◆ ОТРЫВОК ТЕКСТА
○ ○ ○ ○ ○ ○ ○

Фактически Николай I говорит здесь о необходимости проведения освободительной и земской реформ, которые должны привести – через поднятие самоуправления в народе – к поднятию самоуважения (чувства чести) в обществе. Но это значит, что тот идеал монархической власти, который он вместе с Пушкиным здесь обсуждает, оказывается не более чем возвратом к самодержавию времен «великих Иванов», когда крепостного права ещё не было и когда русский народ являл собой ту «всю землю», то историческое земство, прочная связка которого с монархическим принципом и служила гарантией его разумности.
Естественно, напрашивается вопрос: а не идеализирована ли нарисованная выше модель монархической власти? Ведь хорошо известно, что, несмотря на отмену крепостного права и на проведение земской реформы, самодержавная власть сумела просуществовать в России всего лишь до 1917 г., потеряв предварительно всякий авторитет в народе. Но давайте учитывать, что и некоторые пережитки крепостного права оставались в России не тронутыми вплоть до революции 1917 г., и земская реформа 1864 г. была половинчатой, да и сама самодержавная власть – после составленных для I Думы «Новых основных законов» 1906 г. – стала уже совсем не той самодержавной властью, какой должна была бы являться.
Два слова о сути составленных для I Думы «Новых основных законов» 1906 г.
17 октября 1905 г. Николай II подписал манифест, в котором обещал созвать Государственную думу, избранную народом, и предоставить населению демократические свободы: свободу слова, печати, собраний, организаций, свободу совести. Отныне, говорилось в манифесте, «никакой закон не мог воспринять силу без одобрения Государственной думы». Созванная в конце апреля 1906 г., I Дума приняла законы, фактически превратившие русского царя – носителя неограниченной самодержавной власти – в носителя власти номинальной. В письме к П. А. Столыпину известный монархист Л. А. Тихомиров так писал по этому поводу:
«Позвольте мне снова возвратиться к вопросу о пересмотре закона 1906 года, который должен сделать номинального носителя Верховной Власти государства действительным обладателем присущих ей прав. Дело это неотложимо, так как с нынешним режимом Россия совсем деморализуется и расшатывается. Тут нужны меры, пока еще не поздно.

○ ○ ○ ○ ○ ○ ○

◆ ВОПРОСЫ И ЗАДАНИЯ
1 - Какого числа Николай II подписал манифест с обещанием созвать Государственную думу, согласно отрывку текста?
2 - Выпишите из отрывка текста фрагмент от слов «Фактически Николай I» до слов «гарантией его разумности.».

○ ○ ○ ○ ○ ○ ○

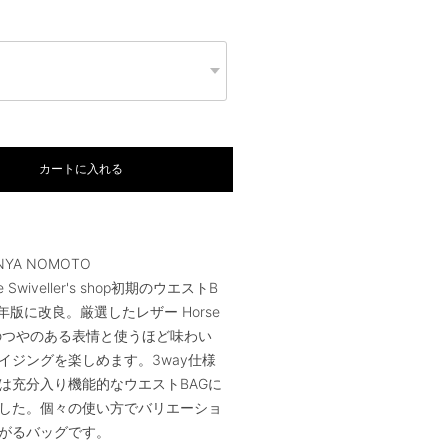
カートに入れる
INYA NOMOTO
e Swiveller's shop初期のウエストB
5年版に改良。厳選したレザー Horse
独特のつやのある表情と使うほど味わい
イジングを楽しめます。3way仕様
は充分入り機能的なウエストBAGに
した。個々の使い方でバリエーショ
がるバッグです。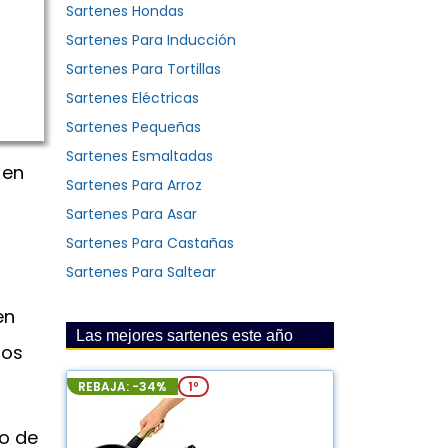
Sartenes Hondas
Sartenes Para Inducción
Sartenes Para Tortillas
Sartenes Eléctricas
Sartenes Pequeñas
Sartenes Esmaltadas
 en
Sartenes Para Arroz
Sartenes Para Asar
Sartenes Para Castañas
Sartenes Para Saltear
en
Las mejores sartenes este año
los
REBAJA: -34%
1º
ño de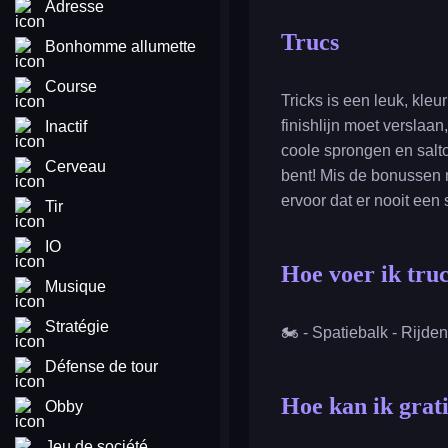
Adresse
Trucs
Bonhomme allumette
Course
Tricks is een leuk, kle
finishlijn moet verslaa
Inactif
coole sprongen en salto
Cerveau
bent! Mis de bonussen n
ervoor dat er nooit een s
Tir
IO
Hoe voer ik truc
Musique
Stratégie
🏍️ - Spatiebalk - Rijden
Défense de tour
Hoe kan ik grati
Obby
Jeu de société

○ ○ ○ ○ ○ ○ ○

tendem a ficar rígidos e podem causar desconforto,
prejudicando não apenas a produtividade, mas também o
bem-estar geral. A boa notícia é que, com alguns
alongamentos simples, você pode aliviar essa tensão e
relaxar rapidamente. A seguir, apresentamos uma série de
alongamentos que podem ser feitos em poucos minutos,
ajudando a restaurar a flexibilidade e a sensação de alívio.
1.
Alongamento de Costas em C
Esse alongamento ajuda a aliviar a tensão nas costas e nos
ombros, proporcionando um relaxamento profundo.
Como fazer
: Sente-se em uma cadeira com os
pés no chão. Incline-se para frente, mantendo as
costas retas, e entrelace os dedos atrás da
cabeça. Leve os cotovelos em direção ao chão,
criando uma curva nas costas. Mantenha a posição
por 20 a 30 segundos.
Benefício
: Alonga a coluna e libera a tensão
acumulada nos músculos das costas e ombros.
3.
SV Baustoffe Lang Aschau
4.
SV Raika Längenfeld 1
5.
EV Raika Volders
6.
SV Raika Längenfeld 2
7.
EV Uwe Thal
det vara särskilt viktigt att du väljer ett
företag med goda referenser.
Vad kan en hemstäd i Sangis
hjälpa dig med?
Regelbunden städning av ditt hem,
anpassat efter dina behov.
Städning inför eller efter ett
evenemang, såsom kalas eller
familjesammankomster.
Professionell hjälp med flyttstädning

○ ○ ○ ○ ○ ○ ○

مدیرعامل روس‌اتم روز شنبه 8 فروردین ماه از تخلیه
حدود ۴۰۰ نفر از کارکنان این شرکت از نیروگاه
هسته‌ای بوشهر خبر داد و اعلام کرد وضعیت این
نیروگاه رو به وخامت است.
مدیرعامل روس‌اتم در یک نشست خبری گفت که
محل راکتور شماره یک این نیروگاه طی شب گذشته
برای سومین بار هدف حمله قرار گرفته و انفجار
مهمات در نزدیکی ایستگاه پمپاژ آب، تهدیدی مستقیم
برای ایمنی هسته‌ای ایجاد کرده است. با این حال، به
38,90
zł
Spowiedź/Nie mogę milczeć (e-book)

○ ○ ○ ○ ○ ○ ○

◆ ОТВЕТЫ К ЗАДАНИЯМ
1 - 17 октября 1905 г.

2 -
Фактически Николай I говорит здесь о необходимости проведения освободительной и земской реформ, которые должны привести – через поднятие самоуправления в народе – к поднятию самоуважения (чувства чести) в обществе. Но это значит, что тот идеал монархической власти, который он вместе с Пушкиным здесь обсуждает, оказывается не более чем возвратом к самодержавию времен «великих Иванов», когда крепостного права ещё не было и когда русский народ являл собой ту «всю землю», то историческое земство, прочная связка которого с монархическим принципом и служила гарантией его разумности.